Gina Grimpo

(K)ein Tag jeder andere (letzter Teil)

Ich bin tot. Das war das Erste, was sie dachte, als sie wieder einen klaren Gedanken fassen konnte. Sie musste Tot sein. Anders konnte sie es sich nicht erklären, dass die Schmerzen und das Fieber wie weggewischt waren.
 Auch spürte sie keine Kälte. Eine wohlige Wärme lag wie eine schwere Decke über ihr und hinderte sie daran, die Augen zu öffnen. Sie wollte hier liegen bleiben, die Augen für immer geschlossen halten und dieses Gefühl genießen auf einer Wolke dahinzuschweben.
 Ihr Magen knurrte. Kayla öffnete vorsichtig ein Auge. Tote verspürten keinen Hunger.
 Ihre Umgebung nahm sie nur verschwommen war und so öffnete sie, wenn auch widerwillig, das andere Auge.
 Das Erste, was sie wahrnahm, war ein riesiger Kronleuchter, der an der Decke in der Mitte des Zimmers hing. Kayla setzte sich langsam auf. Zimmer? Der gesamte Raum war größer, als die Hütte, in der sie mit Isabeau und ihrer Mutter gelebt hatte und strotzte nur so vor Prunk.
 Sie erinnerte sich an das Letzte, was sie gehört hatte, bevor sie das Bewusstsein verloren hatte (wie lange war das nur her?). Hoheit. Valerian war nicht der Neffe des Königs, er war der Thronfolger höchstpersönlich.
 Kayla verkrampfte sich, als sie daran dachte, wie sie sich dem Prinzen gegenüber benommen hatte. Was würde man nun mit ihr machen?
 Sie kam nicht dazu, ihre neue Situation zu bedenken, denn plötzlich öffnete sich die Tür und zwei Frauen kamen herein. Sie trugen lange, einfache Kleider aus einem Stoff, den Kayla sich nie hatte leisten können, doch hier in diesem Raum wirkten sie schon fast schäbig.
 Die Jüngere der beiden lächelte nur scheu, während die Andere strahlend an Kaylas Bett gewuselt kam.
 „Ihr seid wach. Dem Himmel sei Dank. Ich dachte schon, das Fieber würde über Euch triumphieren.“
 Noch während Kayla sich über die förmliche Anrede wunderte, öffnete die Jüngere der Frauen eine Tür gegenüber dem Bett, in dem Kayla lag, knickste einmal kurz und sagte dann: „Euer Bad ist bereit.“
 Als Kayla sich nicht sofort rührte, kam die Ältere der beiden auf sie zu, schlug die Hände zusammen und rief: „Ihr seid wahrscheinlich noch zu erschöpft von den Strapazen, die ihr überstehen musstet.

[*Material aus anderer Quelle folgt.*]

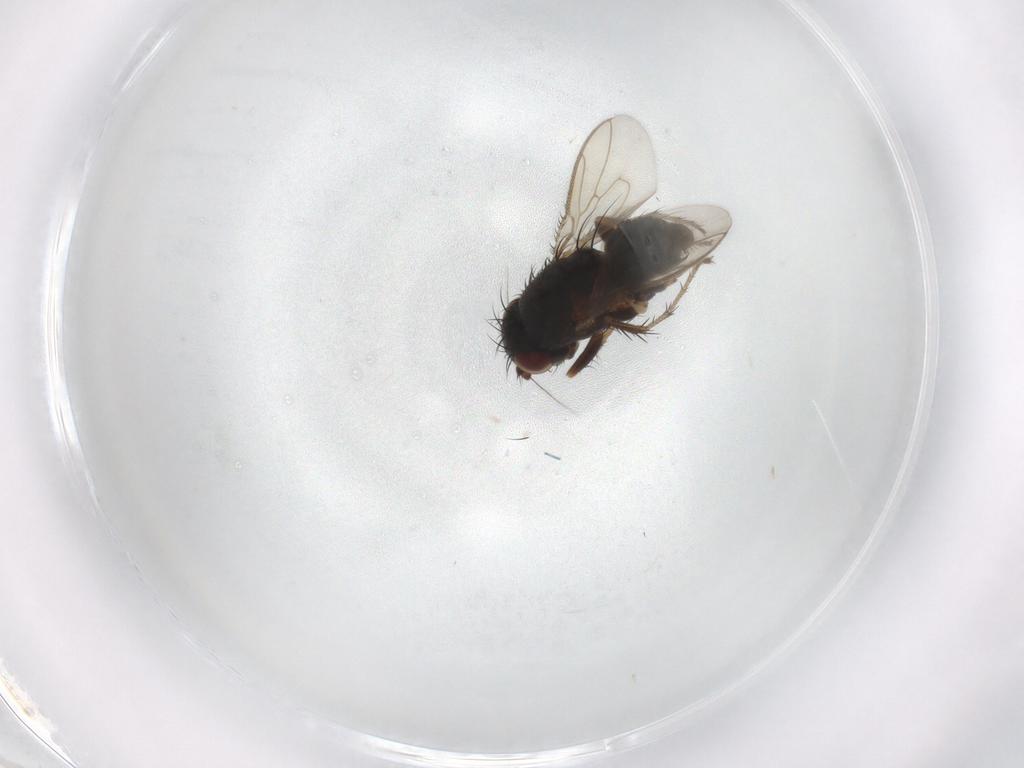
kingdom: Animalia
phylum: Arthropoda
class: Insecta
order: Diptera
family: Sphaeroceridae
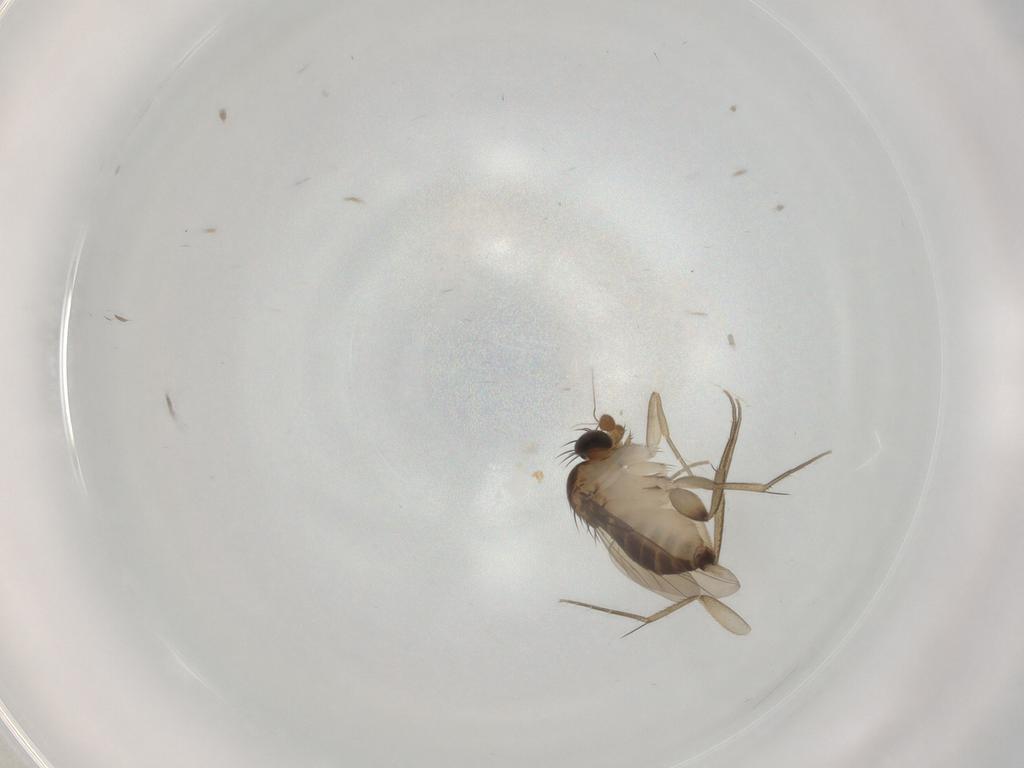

Wie dumm von mir.“
 Und ehe Kayla wusste, wie ihr geschah, saß sie in einer Badewanne, die bis zum Rand mit heißem, duftendem Wasser gefühlt war und ließ zu, dass die beiden Frauen, ihr die Haare wuschen und die verfilzten Strähnen auskämmten. Sie bekam heraus, dass der Name der Jüngeren Anna war, der der Älteren Hiltrud.
 Kayla ließ alles über sich ergehen und versuchte zu verstehen, was hier geschah. So behandelte man doch niemanden, der den Thronfolger geschlagen hatte. Der nächste Satz den Hiltrud sagte, ließ sie aufhorchen: „…wollt doch sicher hübsch sein, für Euren zukünftigen Gemahl.“
 Hiltrud und Anna bemerkten Kaylas verwirrtes Gesicht nicht, als sie ihr aus der Wanne halfen, abtrockneten und ihr dann mehrere Lagen von Unterröcken und schließlich ein prachtvolles Kleid überstreiften.
 „Mein zukünftiger Gemahl?“, fragte sie schließlich nach und schnappte nach Luft, als Anna ihr das Korsett zuschnürte.
 Hiltrud nickte eifrig, drückte Kayla auf einen Stuhl und begann damit, ihr Haar zu frisieren.
 „Sicher, sicher. Ihr könnt nicht glauben, wie froh der Hof ist, dass Prinz Valerian sich nun doch zur Heirat entschieden hat. Wir befürchteten alle schon, er wolle bis Ende seiner Tage Junggeselle bleiben, doch dann traf er Euch.“
 „Mich?“ Kaylas Kopf schwirrte. Was erzählte diese Frau da? Ihr Daumen tastete nach Faramonds Verlobungsring, doch sie erfühlte noch etwas anderes. Ungläubig hob sie ihre Hand vors Gesicht und starrte auf den riesigen Edelstein, der an ihrem Finger glitzerte.
 „Wunderschön, nicht wahr?“, plapperte Hiltrud weiter, „Eine wahrhaft glückliche Fügung des Schicksals nach den Qualen, die Ihr zu erleiden hattet. Auf Grund einer Intrige aus dem Palast getrieben, irrtet ihr tagelang durch finstere Wälder, bis Valerian euch schließlich fand und Euch rettete.“
 Intrige? Kayla glaubte ihren Ohren nicht zu trauen. Was hatte der Prinz da nur für eine haarsträubende Geschichte zusammen gesponnen? Und Hiltrud war noch nicht fertig.
 „Es ist wirklich eine so romantische Geschichte. Wisst ihr, was der Prinz mir anvertraute? An dem Tag, als er von der Brautschau flüchtete, tat er das, weil sein Herz ihm sagte, dass er das, was er begehrte, irgendwo dort draußen in der Welt finden würde. Ein inneres Gefühl trieb ihn voran und ließ ihm keine Ruhe, bis er Euch gefunden hatte. Es war wirklich Liebe auf den ersten Blick“
Kayla wurde übel.
 „Und übermorgen ist nun schon die Hochzeit.“
“Was?“

*

Valerian schritt eilig den Gang entlang, zufrieden mit sich und der Welt. Endlich hatte er den Luxus wieder, den er gewohnt war.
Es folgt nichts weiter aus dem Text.